=== To do ===
Convert only the lines of the data starting at the line that contains "pose: elev=108.0 azim=103.0" and ending at the line that contains "Dot at: (163, 211)", both included, into a JSON list of strings. Use one string per line and omit blank lines.

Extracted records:
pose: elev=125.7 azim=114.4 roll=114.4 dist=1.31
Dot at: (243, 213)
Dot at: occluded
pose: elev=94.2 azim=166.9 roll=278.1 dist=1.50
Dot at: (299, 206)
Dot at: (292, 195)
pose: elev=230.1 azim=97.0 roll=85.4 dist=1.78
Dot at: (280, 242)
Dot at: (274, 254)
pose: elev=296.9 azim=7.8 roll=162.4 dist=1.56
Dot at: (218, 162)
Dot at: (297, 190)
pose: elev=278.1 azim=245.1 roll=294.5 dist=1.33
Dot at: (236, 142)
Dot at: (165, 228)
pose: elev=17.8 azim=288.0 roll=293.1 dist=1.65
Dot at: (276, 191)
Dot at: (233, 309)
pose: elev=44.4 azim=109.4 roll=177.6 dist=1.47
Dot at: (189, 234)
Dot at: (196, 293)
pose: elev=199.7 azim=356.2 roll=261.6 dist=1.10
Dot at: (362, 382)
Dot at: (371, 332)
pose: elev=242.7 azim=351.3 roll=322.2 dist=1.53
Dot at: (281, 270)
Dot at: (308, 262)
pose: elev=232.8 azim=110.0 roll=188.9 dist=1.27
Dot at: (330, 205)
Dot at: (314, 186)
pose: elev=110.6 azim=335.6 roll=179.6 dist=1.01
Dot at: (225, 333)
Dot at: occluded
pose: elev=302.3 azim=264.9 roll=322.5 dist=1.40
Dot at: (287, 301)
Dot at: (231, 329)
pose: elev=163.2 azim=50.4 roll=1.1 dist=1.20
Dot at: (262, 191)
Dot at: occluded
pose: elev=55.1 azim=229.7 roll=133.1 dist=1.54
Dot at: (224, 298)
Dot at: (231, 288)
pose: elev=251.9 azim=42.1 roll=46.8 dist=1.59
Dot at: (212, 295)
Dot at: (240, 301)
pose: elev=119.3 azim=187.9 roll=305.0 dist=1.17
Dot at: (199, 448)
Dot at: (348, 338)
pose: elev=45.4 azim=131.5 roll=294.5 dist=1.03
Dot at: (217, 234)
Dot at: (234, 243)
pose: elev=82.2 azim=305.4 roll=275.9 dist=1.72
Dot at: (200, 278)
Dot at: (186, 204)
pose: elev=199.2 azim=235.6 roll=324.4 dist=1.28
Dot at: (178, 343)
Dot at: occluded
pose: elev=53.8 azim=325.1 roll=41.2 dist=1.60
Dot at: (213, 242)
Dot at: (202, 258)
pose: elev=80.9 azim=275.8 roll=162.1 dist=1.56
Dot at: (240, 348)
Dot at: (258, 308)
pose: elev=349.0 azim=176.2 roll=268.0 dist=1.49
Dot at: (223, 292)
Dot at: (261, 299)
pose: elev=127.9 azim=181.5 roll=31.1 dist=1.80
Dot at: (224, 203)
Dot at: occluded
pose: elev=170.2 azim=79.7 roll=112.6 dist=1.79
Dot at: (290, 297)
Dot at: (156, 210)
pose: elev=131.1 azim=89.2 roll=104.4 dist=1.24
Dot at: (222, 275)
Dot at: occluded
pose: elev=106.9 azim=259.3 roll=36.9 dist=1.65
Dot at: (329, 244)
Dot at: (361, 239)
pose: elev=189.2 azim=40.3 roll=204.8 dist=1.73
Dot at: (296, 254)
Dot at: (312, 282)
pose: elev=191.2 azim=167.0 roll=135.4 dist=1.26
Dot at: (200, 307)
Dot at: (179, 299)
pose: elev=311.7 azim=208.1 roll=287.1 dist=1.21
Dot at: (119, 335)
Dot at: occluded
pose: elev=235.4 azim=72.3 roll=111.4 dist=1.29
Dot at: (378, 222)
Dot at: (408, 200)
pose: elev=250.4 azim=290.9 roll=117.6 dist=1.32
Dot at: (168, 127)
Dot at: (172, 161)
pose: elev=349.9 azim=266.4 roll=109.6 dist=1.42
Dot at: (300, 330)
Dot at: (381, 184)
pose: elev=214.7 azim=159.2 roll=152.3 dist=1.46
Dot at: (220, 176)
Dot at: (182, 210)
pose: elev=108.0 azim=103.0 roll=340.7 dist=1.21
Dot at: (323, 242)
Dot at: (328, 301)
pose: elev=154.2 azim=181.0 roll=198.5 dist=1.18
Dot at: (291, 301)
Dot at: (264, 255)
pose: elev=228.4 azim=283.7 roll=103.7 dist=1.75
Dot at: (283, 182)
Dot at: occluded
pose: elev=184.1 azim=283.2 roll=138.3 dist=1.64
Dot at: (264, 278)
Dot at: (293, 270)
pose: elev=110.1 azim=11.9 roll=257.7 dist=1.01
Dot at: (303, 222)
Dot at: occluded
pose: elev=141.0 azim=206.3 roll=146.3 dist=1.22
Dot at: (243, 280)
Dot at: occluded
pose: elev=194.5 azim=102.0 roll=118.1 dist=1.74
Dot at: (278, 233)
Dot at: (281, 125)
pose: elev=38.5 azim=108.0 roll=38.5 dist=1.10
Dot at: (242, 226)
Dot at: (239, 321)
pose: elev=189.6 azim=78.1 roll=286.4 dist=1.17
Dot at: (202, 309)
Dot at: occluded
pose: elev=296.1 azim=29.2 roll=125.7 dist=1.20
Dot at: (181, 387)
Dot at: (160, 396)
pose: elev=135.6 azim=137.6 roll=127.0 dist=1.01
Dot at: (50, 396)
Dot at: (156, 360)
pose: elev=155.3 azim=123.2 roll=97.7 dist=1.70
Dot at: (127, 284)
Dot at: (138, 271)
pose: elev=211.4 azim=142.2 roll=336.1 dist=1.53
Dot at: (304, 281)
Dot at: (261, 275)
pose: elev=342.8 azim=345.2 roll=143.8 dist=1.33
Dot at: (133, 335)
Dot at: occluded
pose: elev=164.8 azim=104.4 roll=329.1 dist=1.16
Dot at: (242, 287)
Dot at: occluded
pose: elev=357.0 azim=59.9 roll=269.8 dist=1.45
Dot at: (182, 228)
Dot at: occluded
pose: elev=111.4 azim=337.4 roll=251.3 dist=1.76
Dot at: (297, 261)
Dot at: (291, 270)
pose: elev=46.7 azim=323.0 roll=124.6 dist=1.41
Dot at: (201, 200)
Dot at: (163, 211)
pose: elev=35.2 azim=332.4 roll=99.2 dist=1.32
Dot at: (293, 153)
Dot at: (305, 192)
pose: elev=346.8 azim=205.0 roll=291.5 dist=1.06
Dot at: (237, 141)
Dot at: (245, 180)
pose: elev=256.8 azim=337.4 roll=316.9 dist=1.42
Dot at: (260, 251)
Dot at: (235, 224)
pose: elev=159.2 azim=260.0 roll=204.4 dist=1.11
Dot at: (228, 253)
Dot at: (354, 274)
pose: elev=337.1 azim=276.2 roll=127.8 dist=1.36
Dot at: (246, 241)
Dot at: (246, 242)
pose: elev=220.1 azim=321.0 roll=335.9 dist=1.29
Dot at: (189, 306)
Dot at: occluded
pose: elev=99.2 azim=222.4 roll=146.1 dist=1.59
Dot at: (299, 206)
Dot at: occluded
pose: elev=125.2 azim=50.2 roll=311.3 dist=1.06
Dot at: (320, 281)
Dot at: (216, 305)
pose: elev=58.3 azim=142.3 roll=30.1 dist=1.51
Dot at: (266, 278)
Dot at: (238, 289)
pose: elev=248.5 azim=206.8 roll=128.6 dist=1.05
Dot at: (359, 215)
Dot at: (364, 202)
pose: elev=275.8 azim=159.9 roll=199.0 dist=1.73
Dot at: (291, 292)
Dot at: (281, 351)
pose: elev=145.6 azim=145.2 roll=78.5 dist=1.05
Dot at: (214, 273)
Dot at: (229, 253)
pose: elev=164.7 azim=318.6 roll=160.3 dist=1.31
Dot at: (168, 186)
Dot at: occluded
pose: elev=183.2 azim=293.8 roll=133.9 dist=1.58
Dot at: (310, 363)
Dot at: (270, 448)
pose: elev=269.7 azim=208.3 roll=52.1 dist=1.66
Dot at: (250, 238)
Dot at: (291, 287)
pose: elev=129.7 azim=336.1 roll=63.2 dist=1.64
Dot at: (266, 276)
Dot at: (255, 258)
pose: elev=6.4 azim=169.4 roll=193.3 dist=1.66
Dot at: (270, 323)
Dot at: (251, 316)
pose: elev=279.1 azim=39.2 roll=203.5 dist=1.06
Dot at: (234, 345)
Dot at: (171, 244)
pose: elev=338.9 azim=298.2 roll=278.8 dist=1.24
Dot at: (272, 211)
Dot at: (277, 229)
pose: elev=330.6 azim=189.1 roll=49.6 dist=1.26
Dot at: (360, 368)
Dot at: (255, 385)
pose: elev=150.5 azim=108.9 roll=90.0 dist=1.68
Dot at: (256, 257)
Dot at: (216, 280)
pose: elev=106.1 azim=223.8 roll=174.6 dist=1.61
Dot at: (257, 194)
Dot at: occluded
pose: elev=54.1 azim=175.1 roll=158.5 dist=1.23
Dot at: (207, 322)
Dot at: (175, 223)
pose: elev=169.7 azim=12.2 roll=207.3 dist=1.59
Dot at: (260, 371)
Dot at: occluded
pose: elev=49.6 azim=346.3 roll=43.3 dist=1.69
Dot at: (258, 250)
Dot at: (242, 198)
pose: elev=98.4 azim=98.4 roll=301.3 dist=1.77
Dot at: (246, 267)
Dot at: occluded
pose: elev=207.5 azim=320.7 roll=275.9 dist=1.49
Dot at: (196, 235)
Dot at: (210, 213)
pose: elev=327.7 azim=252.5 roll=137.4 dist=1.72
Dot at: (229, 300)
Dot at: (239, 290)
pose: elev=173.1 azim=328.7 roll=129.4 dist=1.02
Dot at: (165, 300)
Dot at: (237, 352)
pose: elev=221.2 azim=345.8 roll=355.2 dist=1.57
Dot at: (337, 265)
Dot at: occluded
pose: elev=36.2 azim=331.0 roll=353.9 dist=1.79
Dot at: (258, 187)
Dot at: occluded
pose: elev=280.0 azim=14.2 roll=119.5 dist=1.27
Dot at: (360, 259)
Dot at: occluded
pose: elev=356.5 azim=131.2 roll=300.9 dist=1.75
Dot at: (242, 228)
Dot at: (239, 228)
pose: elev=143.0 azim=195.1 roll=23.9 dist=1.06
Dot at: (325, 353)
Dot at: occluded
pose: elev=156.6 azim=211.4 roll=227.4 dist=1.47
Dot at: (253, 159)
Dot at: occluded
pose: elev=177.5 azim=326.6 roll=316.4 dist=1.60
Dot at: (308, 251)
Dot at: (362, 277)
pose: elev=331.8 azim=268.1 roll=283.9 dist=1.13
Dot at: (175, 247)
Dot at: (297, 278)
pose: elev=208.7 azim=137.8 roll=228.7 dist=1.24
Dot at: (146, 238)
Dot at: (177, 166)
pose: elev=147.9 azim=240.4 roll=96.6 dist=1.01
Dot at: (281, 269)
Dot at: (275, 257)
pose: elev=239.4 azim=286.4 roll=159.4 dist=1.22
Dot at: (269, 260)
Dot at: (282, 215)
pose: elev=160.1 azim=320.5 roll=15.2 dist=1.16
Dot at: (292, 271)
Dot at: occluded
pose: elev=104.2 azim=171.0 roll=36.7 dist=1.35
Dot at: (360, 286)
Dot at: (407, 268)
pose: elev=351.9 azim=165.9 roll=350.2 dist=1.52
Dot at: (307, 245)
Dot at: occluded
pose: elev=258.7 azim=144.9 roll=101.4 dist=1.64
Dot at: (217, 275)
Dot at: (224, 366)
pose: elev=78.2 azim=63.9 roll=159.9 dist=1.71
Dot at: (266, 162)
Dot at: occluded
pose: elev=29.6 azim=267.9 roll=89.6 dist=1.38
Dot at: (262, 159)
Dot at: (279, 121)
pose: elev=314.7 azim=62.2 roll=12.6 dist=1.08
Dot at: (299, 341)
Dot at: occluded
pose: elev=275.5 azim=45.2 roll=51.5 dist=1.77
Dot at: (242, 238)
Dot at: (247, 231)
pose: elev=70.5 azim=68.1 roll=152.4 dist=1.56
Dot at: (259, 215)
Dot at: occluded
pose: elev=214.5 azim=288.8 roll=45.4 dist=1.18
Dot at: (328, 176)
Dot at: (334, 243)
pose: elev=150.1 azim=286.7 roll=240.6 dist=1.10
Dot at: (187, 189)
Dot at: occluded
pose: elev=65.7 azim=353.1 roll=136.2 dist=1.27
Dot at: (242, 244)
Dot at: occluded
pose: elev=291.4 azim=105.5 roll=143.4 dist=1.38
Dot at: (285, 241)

=== Exercise solution ===
[
  "pose: elev=108.0 azim=103.0 roll=340.7 dist=1.21",
  "Dot at: (323, 242)",
  "Dot at: (328, 301)",
  "pose: elev=154.2 azim=181.0 roll=198.5 dist=1.18",
  "Dot at: (291, 301)",
  "Dot at: (264, 255)",
  "pose: elev=228.4 azim=283.7 roll=103.7 dist=1.75",
  "Dot at: (283, 182)",
  "Dot at: occluded",
  "pose: elev=184.1 azim=283.2 roll=138.3 dist=1.64",
  "Dot at: (264, 278)",
  "Dot at: (293, 270)",
  "pose: elev=110.1 azim=11.9 roll=257.7 dist=1.01",
  "Dot at: (303, 222)",
  "Dot at: occluded",
  "pose: elev=141.0 azim=206.3 roll=146.3 dist=1.22",
  "Dot at: (243, 280)",
  "Dot at: occluded",
  "pose: elev=194.5 azim=102.0 roll=118.1 dist=1.74",
  "Dot at: (278, 233)",
  "Dot at: (281, 125)",
  "pose: elev=38.5 azim=108.0 roll=38.5 dist=1.10",
  "Dot at: (242, 226)",
  "Dot at: (239, 321)",
  "pose: elev=189.6 azim=78.1 roll=286.4 dist=1.17",
  "Dot at: (202, 309)",
  "Dot at: occluded",
  "pose: elev=296.1 azim=29.2 roll=125.7 dist=1.20",
  "Dot at: (181, 387)",
  "Dot at: (160, 396)",
  "pose: elev=135.6 azim=137.6 roll=127.0 dist=1.01",
  "Dot at: (50, 396)",
  "Dot at: (156, 360)",
  "pose: elev=155.3 azim=123.2 roll=97.7 dist=1.70",
  "Dot at: (127, 284)",
  "Dot at: (138, 271)",
  "pose: elev=211.4 azim=142.2 roll=336.1 dist=1.53",
  "Dot at: (304, 281)",
  "Dot at: (261, 275)",
  "pose: elev=342.8 azim=345.2 roll=143.8 dist=1.33",
  "Dot at: (133, 335)",
  "Dot at: occluded",
  "pose: elev=164.8 azim=104.4 roll=329.1 dist=1.16",
  "Dot at: (242, 287)",
  "Dot at: occluded",
  "pose: elev=357.0 azim=59.9 roll=269.8 dist=1.45",
  "Dot at: (182, 228)",
  "Dot at: occluded",
  "pose: elev=111.4 azim=337.4 roll=251.3 dist=1.76",
  "Dot at: (297, 261)",
  "Dot at: (291, 270)",
  "pose: elev=46.7 azim=323.0 roll=124.6 dist=1.41",
  "Dot at: (201, 200)",
  "Dot at: (163, 211)"
]